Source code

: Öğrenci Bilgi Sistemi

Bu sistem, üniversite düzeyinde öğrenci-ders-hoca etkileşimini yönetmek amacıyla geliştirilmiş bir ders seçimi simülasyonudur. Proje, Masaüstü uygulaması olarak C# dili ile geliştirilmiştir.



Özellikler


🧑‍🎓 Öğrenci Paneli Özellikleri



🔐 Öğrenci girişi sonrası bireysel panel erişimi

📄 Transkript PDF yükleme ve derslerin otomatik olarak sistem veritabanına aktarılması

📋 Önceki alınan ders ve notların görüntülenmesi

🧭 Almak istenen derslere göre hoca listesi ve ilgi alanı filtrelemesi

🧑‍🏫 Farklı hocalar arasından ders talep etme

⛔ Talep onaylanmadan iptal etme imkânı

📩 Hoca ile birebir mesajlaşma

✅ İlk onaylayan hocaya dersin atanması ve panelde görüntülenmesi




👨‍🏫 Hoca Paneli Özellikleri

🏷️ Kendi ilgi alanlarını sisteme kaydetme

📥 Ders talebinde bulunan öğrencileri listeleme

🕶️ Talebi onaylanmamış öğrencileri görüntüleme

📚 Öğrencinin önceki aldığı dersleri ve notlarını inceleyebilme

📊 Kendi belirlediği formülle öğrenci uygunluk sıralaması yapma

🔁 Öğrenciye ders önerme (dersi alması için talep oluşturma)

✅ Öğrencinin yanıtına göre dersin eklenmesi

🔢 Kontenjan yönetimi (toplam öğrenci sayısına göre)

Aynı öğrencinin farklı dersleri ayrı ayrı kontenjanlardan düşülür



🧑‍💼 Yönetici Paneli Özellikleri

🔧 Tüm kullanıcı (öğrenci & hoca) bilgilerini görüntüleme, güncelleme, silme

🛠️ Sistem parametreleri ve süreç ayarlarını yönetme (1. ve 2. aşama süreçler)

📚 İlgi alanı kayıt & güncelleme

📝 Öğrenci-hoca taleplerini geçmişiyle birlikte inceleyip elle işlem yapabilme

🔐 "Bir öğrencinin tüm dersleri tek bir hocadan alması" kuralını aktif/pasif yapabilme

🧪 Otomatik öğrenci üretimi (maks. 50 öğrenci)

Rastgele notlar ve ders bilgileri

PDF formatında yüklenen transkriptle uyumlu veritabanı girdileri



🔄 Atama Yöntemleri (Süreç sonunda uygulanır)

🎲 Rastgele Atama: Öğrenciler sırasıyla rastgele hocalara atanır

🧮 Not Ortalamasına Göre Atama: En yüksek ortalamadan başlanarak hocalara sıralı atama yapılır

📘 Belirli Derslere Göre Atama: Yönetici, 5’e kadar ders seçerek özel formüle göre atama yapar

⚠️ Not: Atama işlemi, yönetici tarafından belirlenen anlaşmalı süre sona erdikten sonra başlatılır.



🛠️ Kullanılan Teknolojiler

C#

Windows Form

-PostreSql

------------------------------------------------

▸ **Your goal**: Return every line of the records above unchanged, reproducing each one character for character.

▸ **Worked solution**:
Source code

: Öğrenci Bilgi Sistemi

Bu sistem, üniversite düzeyinde öğrenci-ders-hoca etkileşimini yönetmek amacıyla geliştirilmiş bir ders seçimi simülasyonudur. Proje, Masaüstü uygulaması olarak C# dili ile geliştirilmiştir.



Özellikler


🧑‍🎓 Öğrenci Paneli Özellikleri



🔐 Öğrenci girişi sonrası bireysel panel erişimi

📄 Transkript PDF yükleme ve derslerin otomatik olarak sistem veritabanına aktarılması

📋 Önceki alınan ders ve notların görüntülenmesi

🧭 Almak istenen derslere göre hoca listesi ve ilgi alanı filtrelemesi

🧑‍🏫 Farklı hocalar arasından ders talep etme

⛔ Talep onaylanmadan iptal etme imkânı

📩 Hoca ile birebir mesajlaşma

✅ İlk onaylayan hocaya dersin atanması ve panelde görüntülenmesi




👨‍🏫 Hoca Paneli Özellikleri

🏷️ Kendi ilgi alanlarını sisteme kaydetme

📥 Ders talebinde bulunan öğrencileri listeleme

🕶️ Talebi onaylanmamış öğrencileri görüntüleme

📚 Öğrencinin önceki aldığı dersleri ve notlarını inceleyebilme

📊 Kendi belirlediği formülle öğrenci uygunluk sıralaması yapma

🔁 Öğrenciye ders önerme (dersi alması için talep oluşturma)

✅ Öğrencinin yanıtına göre dersin eklenmesi

🔢 Kontenjan yönetimi (toplam öğrenci sayısına göre)

Aynı öğrencinin farklı dersleri ayrı ayrı kontenjanlardan düşülür



🧑‍💼 Yönetici Paneli Özellikleri

🔧 Tüm kullanıcı (öğrenci & hoca) bilgilerini görüntüleme, güncelleme, silme

🛠️ Sistem parametreleri ve süreç ayarlarını yönetme (1. ve 2. aşama süreçler)

📚 İlgi alanı kayıt & güncelleme

📝 Öğrenci-hoca taleplerini geçmişiyle birlikte inceleyip elle işlem yapabilme

🔐 "Bir öğrencinin tüm dersleri tek bir hocadan alması" kuralını aktif/pasif yapabilme

🧪 Otomatik öğrenci üretimi (maks. 50 öğrenci)

Rastgele notlar ve ders bilgileri

PDF formatında yüklenen transkriptle uyumlu veritabanı girdileri



🔄 Atama Yöntemleri (Süreç sonunda uygulanır)

🎲 Rastgele Atama: Öğrenciler sırasıyla rastgele hocalara atanır

🧮 Not Ortalamasına Göre Atama: En yüksek ortalamadan başlanarak hocalara sıralı atama yapılır

📘 Belirli Derslere Göre Atama: Yönetici, 5’e kadar ders seçerek özel formüle göre atama yapar

⚠️ Not: Atama işlemi, yönetici tarafından belirlenen anlaşmalı süre sona erdikten sonra başlatılır.



🛠️ Kullanılan Teknolojiler

C#

Windows Form

-PostreSql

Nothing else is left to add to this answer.